Please introduce yourself:
I am Alexandria Smith, 25 year’s old born in Illinois and raised in Atlanta, Georgia. My mother, two brothers and I moved to Atlanta after my mother divorced my father of years of physical and verbal abuse. I live in a predominately urban African-American community. My mother worked as a sales clerk at Walmart and my stepfather as a laborer pay check to pay check. During my early years of college, my mother was unable to drive; taking public transportation to work double shifts to give all she could to provide. Our family stood grounded in our faith in the Word of God. My mother saw something extraordinary in me that I couldn’t see in myself.
In college, my mother sacrificed her savings and retirement funds to fund my schooling while I worked many minimum-wage jobs. I graduated from Georgia Military College, Georgia State University and the University of Cape Town in South Africa. I volunteered at Hosea Feed the Hungry, Hands on Atlanta, Outdoor Nation, Atlanta Community Food Bank, Medshare. Even as college graduate, I doubted my ability, intelligence, vernacular to be qualified doing any international work. I knew my heart was set on working internationally, but the fears of not being accepted, understood, and competent as an African-American woman working abroad to other races put me at dis-ease. I glimpsed over the brochure for the Peace Corps noticing, “Life’s Calling.” I didn’t know where I was going in life, so I applied for the Peace Corps expecting this job to be the beginning to my new life.
What sparked your interest in joining the Peace Corps?
I applied to Peace Corps to understand serving without the incentive of financial strings attached in an undeveloped country. Serving was confidently all I knew well working in the retail and sales industry. I worked from waitressing, retail, and sales serving customers and/or guests in exchange for compensation for my services. In my work settings, I built relationships based on financial obligations and commitments tied for the company benefits. Although, after receiving my compensation, rewards and promotions, the company grew successful, but I grew emptier.

Entries supplied:

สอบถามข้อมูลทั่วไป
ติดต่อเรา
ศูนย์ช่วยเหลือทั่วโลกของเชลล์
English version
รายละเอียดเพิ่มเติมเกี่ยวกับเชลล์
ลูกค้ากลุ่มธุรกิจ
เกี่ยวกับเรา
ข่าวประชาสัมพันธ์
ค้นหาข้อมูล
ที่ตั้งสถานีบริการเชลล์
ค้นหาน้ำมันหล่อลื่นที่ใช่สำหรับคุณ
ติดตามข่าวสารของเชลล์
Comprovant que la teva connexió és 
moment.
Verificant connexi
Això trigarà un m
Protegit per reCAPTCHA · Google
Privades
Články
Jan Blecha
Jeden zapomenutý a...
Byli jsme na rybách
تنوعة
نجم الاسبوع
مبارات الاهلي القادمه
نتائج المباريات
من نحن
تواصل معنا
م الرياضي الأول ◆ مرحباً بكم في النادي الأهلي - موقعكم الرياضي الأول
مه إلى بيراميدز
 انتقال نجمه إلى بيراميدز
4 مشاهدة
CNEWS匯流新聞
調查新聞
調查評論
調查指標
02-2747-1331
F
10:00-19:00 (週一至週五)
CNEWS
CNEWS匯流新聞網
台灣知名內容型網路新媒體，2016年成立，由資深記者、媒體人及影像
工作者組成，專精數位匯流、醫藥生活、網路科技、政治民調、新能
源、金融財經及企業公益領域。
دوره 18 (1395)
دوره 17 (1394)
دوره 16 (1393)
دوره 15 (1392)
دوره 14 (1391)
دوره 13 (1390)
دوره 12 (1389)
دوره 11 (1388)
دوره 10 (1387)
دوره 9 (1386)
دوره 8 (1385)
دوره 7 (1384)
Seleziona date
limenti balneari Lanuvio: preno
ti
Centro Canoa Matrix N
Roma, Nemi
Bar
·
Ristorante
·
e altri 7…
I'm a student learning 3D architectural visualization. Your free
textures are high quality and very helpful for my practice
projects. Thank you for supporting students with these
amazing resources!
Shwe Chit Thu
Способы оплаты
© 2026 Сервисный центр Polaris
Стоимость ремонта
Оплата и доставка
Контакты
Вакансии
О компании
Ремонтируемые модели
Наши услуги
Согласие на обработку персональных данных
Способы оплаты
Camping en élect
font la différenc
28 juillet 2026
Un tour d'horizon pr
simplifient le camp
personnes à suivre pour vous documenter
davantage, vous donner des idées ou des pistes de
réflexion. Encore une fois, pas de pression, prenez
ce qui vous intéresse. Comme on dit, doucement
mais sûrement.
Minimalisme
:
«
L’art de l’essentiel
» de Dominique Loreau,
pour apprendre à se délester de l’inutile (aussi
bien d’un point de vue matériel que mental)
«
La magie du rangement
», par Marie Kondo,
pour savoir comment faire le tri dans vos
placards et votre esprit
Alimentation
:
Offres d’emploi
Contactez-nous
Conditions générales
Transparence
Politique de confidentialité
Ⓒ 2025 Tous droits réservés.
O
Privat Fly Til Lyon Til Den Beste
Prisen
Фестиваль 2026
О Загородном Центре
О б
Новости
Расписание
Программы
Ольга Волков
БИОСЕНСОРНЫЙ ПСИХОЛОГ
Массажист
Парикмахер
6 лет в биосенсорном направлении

Task directions:
Answer these questions using the interview.
(a) In which state was Alexandria Smith born?
(b) What job did Alexandria Smith's mother hold?
(c) Which university outside the United States did Alexandria Smith graduate from?
The items have no connection to the interview.

Answer box:
(a) Illinois
(b) Sales clerk at Walmart
(c) The University of Cape Town in South Africa